**DIRECTIONS FOR THIS TASK:**
Repeat the listing exactly. Do not carry over any pictures.

DATASET EXCERPT below:

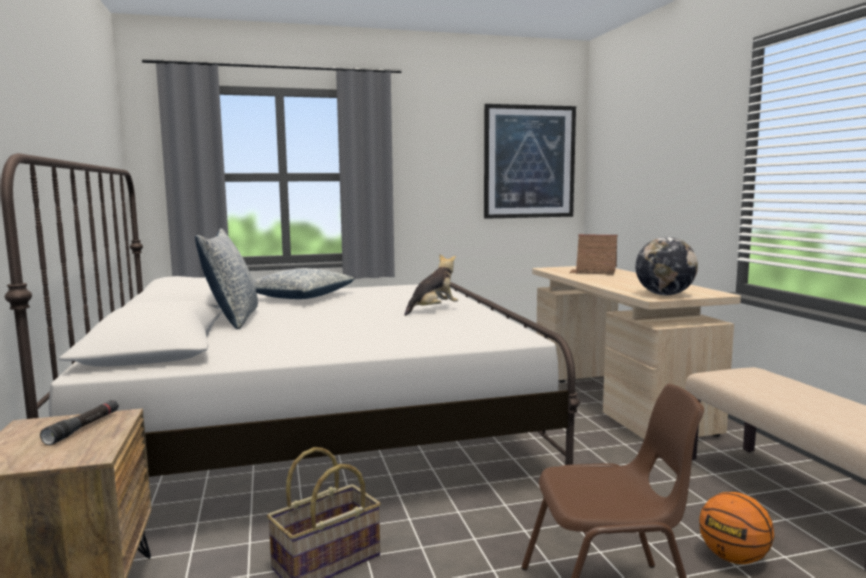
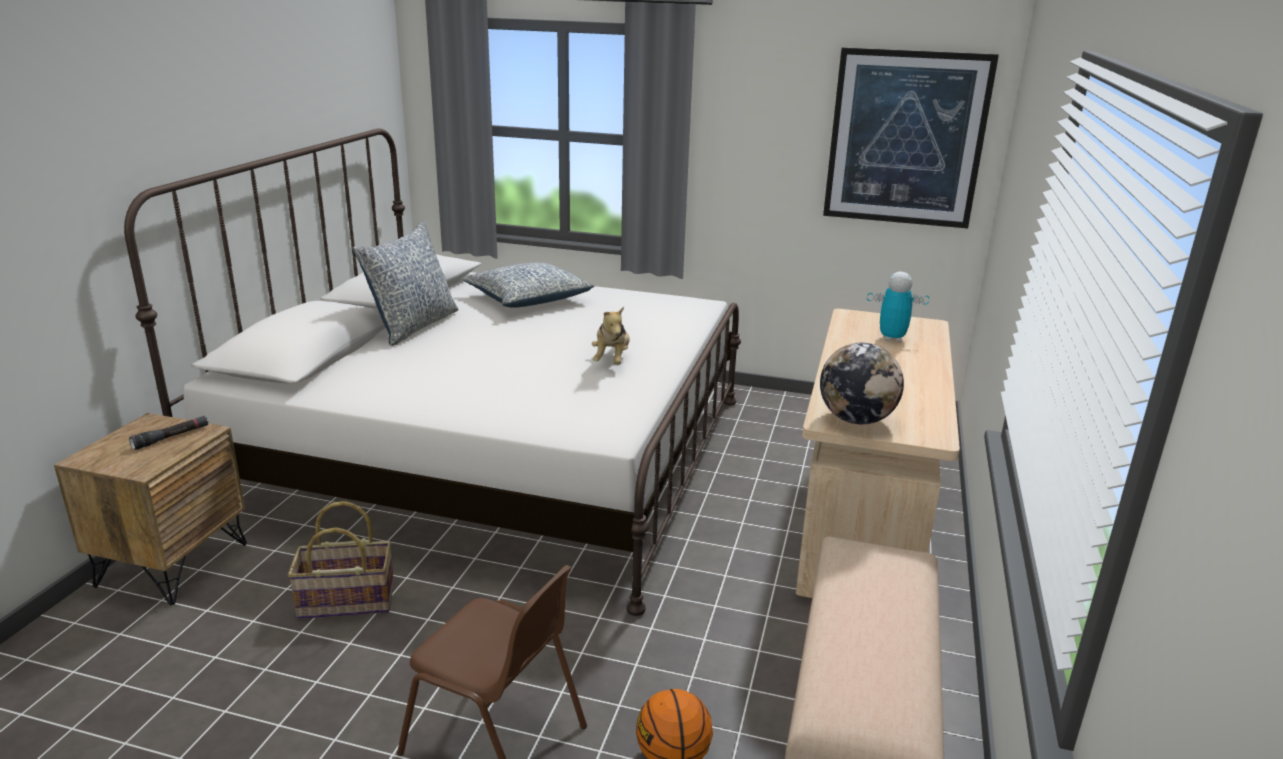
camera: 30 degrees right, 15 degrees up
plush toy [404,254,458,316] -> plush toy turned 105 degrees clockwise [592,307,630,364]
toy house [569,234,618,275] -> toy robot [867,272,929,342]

End of DATASET EXCERPT.

**EXERCISE ANSWER:**
camera: 30 degrees right, 15 degrees up
plush toy [404,254,458,316] -> plush toy turned 105 degrees clockwise [592,307,630,364]
toy house [569,234,618,275] -> toy robot [867,272,929,342]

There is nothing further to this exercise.